02. Apply the medium tone
Painting bright colors works best on a white surface (you’ll need the best oil painting canvas). Then they become almost iridescent, which can make it difficult to maintain the correct values throughout the array. I always use three values: light, medium and dark. I paint the background first, blocking with a grayish purple of “medium” value, then adding more subtle values.
03. Start introducing bright colors
To work more efficiently, it helps me limit my palette, having the ‘right’ colors ready to go – choose from the best oil paints on the market. I mix three orange color values, three browns and greens. I paint the first coat orange, with a mixture of quinacridone red and lemon yellow. I use a rag to wipe the lighter parts. I don’t use white – it makes bright colors opaque.
04. Add shadows
With dark orange I paint the deepest shadows. To blend a darker orange, I use brown and more quinacridone red. With a clean brush, I lift a few highlight lines and blend the hard edges of the shadows with a clean fan brush. Hard lines or outlines make a subject look flat. To avoid this, think of larger color shapes, then soften the outer edges.
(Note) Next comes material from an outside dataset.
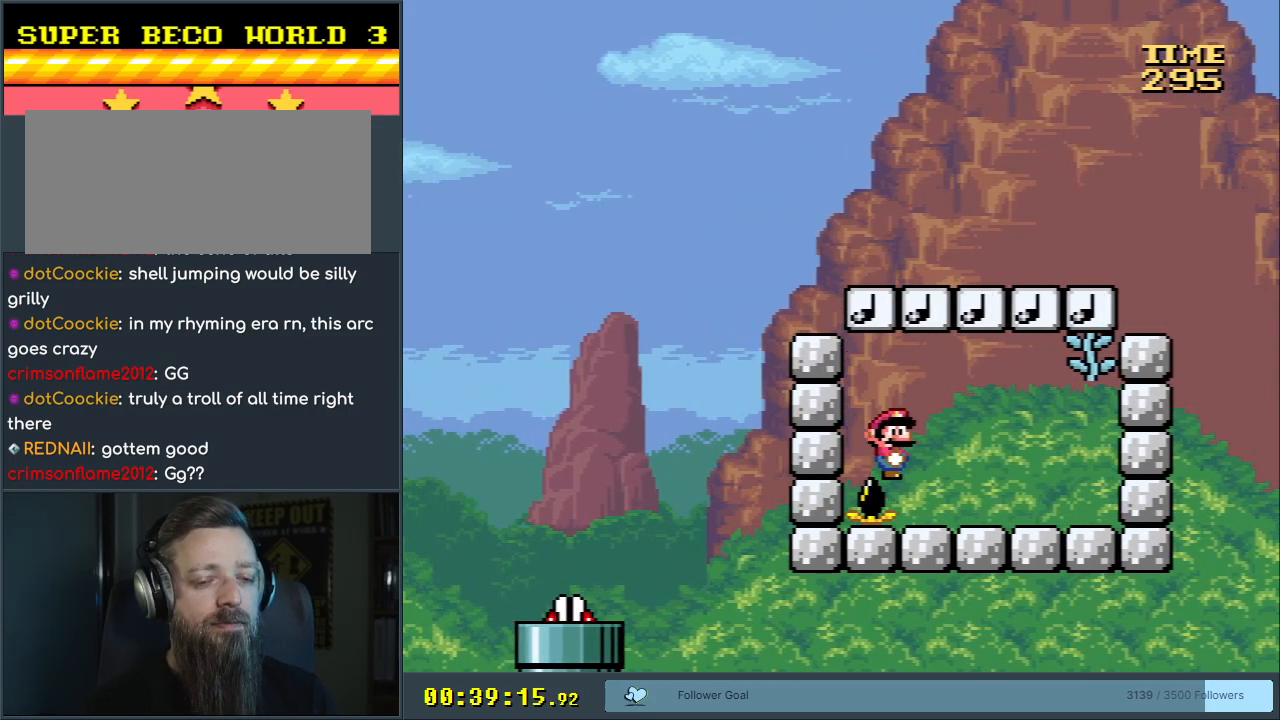
{"buttons": ["Y", "DPAD_LEFT"], "events": [[417, "DPAD_RIGHT", "up"], [450, "DPAD_LEFT", "down"]]}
05. Base layer of the troglodyte
Now, using a medium value brown for the wren (a mixture of burnt umber and a touch of ultramarine blue), I repeat the process used on the rose. A little white makes the color more opaque. With a cloth, I erase the reflections, taking care to respect the round shape.
06. Anatomy and shadows
At this point I start painting the shadows under the wing (darkest value) and the feathers on its body. The plumage has tiny stripes on its wings, tail and belly. The darker lines next to its eyes are shadows between the feathers that stand out. Always make the effort to consult many reference images to confirm that you have the correct anatomy. It should dry for a few days.
07. Have fun with highlights
Another great step is to add the highlights! I apply a coat of medium over all the dry paint, before wiping it off again with a dust-free cloth. In the remaining thin layer of medium, I paint the light colors, like white, without diluting. My brush glides over the surface, making beautiful graceful lines. Colors that darken during drying receive an additional touch-up at the end.
08. Juicy Greens
With a flat brush, I paint the medium green of the leaves. Paying attention to the more yellow and blue parts, I follow the direction of the veins. The foil bends here and there, catching more light on round shapes and appearing bluer. I keep thinking forward, to avoid overworking a specific layer. This way the colors stay bright and not dull due to poor mixing.
09. Review your progress
This step feels halfway. Most of the values are present, now I will assess where to go next. It’s nice to paint from one “little hit” to the next. Sometimes I leave out a fun part for next time, so I know exactly where to step in later. I decide to start adding reds, in the rosebuds, shadows and branches.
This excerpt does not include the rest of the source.